CA: Well, as a vegetarian for the last 20 years, I want us to understand we’re animals. We have the power to cut meat out, even if it’s just to some degree, at least; do you know what I mean? Leonardo da Vinci was talking about this 500 years ago. He said he hoped that one day human beings will understand that killing an animal is like killing another human being. But we’re also living in a time where we’re just killing other human beings so much that, I don’t know, there’s just so much violence.
EM: The violence is a good connection to the measure of your message. How economical your poems are, how short, how quick they are. How did you come to that . . .
CA: I was in correspondence with Cid Corman, who was living in Kyoto, Japan, and he turned me on to a lot of Japanese poets, especially this anthology of 20th-century Japanese haiku poets who were really radical and had completely broken the form. But, you know, actually Corman hated these poems because he hated surrealism. And he was actually trying hard to convince me to stop it.
EM: Stop this project?
CA: Yeah, and I have such a problem with authority. I would go head-to-head with Corman about it. He would say, it’s just fantasy. And I . . .
EM: What’s that “just” mean?
CA: Well, I think it’s just . . . he really wanted me to do what he told me to do, and what he was telling me to do, and I didn’t want to do. And I would write back and say, listen, I’m going to continue this anyway.
EM: There’s just so much power in that rebellion, you know, and you can’t give that to people. When you tell them to rebel, it’s like they think you mean take your clothes off and go wild at the party. And then come back from that into responsibility. Not that going wild ever is the responsibility itself. Seeing wild. Needing seeing wild to survive.
CA: And you’re right, it can’t be given to you because some people, if you oppress them, they’ll just clam up forever. I’ve been very influenced by looking very closely at the murderers of queers, you know, looking very closely at the murderers of Matthew Shepard, for instance, and how Aaron McKinney, that very same night after torturing Shepard, went out and deliberately got in a fight and got beaten up by another man and then wound up four rooms away from Matthew Shepard in the same hospital.
EM: Wow. Wow. Wow.
CA: So it’s sort of like the sexual tension gets transferred, because it’s really about sexual tension.
CA: Many men I’ve heard of who are in prison for killing gay men had sex with them.
CA: Yeah, and there’s a documentary about it, seven men interviewed.
EM: One of the most shocking poems in here for me is the chocolate man.
CA: Oh, well, that’s . . . yeah. The chocolate man is saying no and . . .
EM: Mouthing and dying and being devoured and Jesus, I mean, it’s very sexual.
CA: Yeah, I mean, it’s a violation poem. . . .

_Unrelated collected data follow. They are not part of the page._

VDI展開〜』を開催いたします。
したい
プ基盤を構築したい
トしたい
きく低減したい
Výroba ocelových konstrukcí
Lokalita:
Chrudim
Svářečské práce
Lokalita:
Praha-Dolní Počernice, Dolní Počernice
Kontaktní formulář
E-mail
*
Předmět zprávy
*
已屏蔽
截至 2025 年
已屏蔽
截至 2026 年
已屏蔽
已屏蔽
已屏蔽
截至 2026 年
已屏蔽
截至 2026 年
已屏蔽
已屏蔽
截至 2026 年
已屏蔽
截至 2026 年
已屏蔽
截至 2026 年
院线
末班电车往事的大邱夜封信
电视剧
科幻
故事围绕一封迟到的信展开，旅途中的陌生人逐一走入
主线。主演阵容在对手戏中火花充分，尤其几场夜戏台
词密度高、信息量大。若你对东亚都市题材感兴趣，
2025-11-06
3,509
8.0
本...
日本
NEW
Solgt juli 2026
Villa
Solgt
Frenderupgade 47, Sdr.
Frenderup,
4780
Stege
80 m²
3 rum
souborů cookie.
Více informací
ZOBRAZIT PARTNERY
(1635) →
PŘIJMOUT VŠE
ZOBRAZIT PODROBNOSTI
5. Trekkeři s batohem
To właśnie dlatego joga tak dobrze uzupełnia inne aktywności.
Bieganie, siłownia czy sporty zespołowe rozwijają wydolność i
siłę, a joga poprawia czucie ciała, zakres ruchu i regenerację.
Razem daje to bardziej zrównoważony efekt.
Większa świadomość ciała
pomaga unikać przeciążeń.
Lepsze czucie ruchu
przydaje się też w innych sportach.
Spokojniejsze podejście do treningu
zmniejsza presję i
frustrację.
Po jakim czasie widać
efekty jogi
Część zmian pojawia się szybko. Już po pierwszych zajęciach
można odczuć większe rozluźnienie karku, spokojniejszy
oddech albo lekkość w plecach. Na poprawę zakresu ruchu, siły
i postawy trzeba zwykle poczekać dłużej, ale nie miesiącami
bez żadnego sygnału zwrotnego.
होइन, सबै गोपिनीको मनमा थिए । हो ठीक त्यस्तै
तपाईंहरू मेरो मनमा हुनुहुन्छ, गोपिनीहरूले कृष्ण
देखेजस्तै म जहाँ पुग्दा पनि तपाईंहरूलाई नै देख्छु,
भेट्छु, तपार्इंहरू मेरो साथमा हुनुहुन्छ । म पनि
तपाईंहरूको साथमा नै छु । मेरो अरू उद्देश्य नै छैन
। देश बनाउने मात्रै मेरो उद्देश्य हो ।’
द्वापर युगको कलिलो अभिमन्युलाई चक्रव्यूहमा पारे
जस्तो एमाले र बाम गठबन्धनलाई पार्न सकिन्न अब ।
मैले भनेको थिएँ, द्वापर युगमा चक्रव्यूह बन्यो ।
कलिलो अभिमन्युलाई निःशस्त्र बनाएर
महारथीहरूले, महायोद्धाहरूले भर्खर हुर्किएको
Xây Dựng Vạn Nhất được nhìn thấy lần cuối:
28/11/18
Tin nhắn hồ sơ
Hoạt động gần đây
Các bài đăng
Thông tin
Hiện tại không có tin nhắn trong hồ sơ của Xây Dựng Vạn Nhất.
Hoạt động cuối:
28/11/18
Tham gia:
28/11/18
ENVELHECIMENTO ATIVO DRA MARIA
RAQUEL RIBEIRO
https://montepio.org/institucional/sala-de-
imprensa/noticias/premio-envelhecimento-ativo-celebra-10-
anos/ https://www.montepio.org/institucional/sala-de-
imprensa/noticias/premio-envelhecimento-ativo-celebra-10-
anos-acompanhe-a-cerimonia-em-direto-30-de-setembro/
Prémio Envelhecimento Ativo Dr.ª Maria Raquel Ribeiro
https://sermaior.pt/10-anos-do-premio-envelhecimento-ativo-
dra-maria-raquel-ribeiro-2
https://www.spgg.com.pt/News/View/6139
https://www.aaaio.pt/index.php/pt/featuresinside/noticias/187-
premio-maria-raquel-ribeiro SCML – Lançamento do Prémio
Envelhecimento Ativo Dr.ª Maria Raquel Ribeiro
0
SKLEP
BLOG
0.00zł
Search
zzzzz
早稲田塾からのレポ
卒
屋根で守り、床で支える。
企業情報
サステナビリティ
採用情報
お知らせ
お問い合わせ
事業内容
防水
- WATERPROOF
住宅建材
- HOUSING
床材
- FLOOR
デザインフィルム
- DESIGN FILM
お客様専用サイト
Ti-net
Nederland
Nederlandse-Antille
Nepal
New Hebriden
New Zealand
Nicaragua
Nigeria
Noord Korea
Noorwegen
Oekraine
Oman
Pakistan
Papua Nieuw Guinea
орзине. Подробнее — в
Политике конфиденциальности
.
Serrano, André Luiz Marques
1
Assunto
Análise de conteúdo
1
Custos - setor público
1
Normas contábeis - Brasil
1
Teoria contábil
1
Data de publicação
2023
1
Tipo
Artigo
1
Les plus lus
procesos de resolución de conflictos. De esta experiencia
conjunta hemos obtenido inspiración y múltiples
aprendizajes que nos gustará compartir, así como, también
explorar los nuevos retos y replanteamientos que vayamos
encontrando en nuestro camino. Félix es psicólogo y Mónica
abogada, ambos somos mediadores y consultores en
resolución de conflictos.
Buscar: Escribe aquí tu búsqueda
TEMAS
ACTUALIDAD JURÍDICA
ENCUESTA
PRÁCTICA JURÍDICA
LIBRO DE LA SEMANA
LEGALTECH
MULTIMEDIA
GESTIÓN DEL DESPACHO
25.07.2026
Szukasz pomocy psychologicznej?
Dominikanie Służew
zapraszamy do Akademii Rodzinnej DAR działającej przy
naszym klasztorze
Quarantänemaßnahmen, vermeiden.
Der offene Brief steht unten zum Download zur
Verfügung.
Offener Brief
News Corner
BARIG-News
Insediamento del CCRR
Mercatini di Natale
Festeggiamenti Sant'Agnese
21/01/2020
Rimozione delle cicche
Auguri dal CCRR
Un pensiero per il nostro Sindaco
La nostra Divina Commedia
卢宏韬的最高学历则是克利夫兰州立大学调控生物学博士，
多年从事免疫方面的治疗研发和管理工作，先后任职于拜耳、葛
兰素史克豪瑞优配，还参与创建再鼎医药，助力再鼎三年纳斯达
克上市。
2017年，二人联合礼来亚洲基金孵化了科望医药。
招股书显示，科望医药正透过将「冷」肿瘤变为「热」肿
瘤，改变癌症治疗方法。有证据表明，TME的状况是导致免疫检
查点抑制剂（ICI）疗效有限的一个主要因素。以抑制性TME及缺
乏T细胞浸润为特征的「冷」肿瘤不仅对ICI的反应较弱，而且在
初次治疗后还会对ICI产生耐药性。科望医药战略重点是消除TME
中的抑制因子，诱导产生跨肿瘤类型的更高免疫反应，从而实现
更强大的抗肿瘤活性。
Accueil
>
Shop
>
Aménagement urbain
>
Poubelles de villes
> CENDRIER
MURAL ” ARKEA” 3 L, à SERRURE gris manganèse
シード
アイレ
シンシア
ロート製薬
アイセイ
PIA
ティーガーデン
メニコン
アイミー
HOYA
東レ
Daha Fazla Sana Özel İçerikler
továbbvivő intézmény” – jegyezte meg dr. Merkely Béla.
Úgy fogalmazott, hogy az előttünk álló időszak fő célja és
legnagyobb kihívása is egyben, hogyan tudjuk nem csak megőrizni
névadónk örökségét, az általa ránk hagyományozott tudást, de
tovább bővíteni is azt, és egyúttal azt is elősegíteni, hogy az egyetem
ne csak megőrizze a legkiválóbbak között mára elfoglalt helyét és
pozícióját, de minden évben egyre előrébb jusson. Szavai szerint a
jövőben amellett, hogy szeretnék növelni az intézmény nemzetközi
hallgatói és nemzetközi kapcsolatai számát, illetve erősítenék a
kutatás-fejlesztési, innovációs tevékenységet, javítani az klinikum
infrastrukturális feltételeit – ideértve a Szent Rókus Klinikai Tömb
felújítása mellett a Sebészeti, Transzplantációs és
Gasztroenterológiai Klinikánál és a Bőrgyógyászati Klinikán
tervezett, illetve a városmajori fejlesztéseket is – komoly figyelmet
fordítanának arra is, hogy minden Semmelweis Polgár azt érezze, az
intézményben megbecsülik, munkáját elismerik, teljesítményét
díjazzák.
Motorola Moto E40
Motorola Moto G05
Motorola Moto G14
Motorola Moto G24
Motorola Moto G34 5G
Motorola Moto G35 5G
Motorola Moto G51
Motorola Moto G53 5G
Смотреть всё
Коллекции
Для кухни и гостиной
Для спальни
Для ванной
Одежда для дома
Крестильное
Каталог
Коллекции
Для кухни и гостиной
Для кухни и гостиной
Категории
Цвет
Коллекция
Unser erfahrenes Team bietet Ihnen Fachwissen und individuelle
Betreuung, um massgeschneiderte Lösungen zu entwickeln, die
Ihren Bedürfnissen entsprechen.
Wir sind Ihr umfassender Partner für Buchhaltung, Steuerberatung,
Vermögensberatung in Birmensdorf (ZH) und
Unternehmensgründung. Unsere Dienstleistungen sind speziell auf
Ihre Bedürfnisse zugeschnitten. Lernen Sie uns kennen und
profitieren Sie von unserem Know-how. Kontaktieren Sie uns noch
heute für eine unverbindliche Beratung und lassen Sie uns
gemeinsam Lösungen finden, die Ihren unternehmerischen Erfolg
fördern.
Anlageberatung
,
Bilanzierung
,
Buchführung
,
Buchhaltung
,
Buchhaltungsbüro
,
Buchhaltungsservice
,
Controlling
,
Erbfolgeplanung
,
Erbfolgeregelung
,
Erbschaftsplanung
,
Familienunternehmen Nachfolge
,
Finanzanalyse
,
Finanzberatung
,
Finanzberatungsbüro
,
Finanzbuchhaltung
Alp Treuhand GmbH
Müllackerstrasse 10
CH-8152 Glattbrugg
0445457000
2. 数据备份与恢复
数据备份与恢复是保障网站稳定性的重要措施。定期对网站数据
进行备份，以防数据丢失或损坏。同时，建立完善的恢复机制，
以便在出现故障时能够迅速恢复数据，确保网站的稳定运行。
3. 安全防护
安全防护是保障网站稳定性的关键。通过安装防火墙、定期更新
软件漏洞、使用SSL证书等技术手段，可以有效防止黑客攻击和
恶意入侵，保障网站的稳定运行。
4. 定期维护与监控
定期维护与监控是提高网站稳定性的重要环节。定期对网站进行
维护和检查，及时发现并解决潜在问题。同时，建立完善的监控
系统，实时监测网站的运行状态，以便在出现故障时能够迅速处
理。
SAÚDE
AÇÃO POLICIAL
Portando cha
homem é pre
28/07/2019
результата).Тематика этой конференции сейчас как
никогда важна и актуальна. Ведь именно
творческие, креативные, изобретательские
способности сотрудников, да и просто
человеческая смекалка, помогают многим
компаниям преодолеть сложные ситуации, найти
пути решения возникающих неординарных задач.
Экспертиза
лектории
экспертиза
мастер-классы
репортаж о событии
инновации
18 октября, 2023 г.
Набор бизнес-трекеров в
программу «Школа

CA: And in some ways . . .
EM: A sweet, a sweet violation, and . . .
CA: It kills him.
EM: Your Matthew Shepard story reminded me of it, because we’re the murderers too. It’s not like we don’t understand it. We understand it all too well. The impulse to violate is a kind of reproduction of memory, to murder a queer is a queer act for sure, to kill a woman is feminine somehow, isn’t it?
CA: Well, what do we deserve? An old boyfriend of mine was tortured and murdered by homophobes in Tennessee, and that was very real and terrifying. And then there are gays who demand their right to join the military, put a rainbow sticker on a machine gun, I guess. Well, I don’t think so, but every one of us is complicit; our taxes buy the bullets and bombs to kill hundreds of thousands of real, breathing, human lives in Iraq and Afghanistan. In the end we would be nothing but surprised at what we really deserve.
EM: Our little bit of ignorance is one way that we know.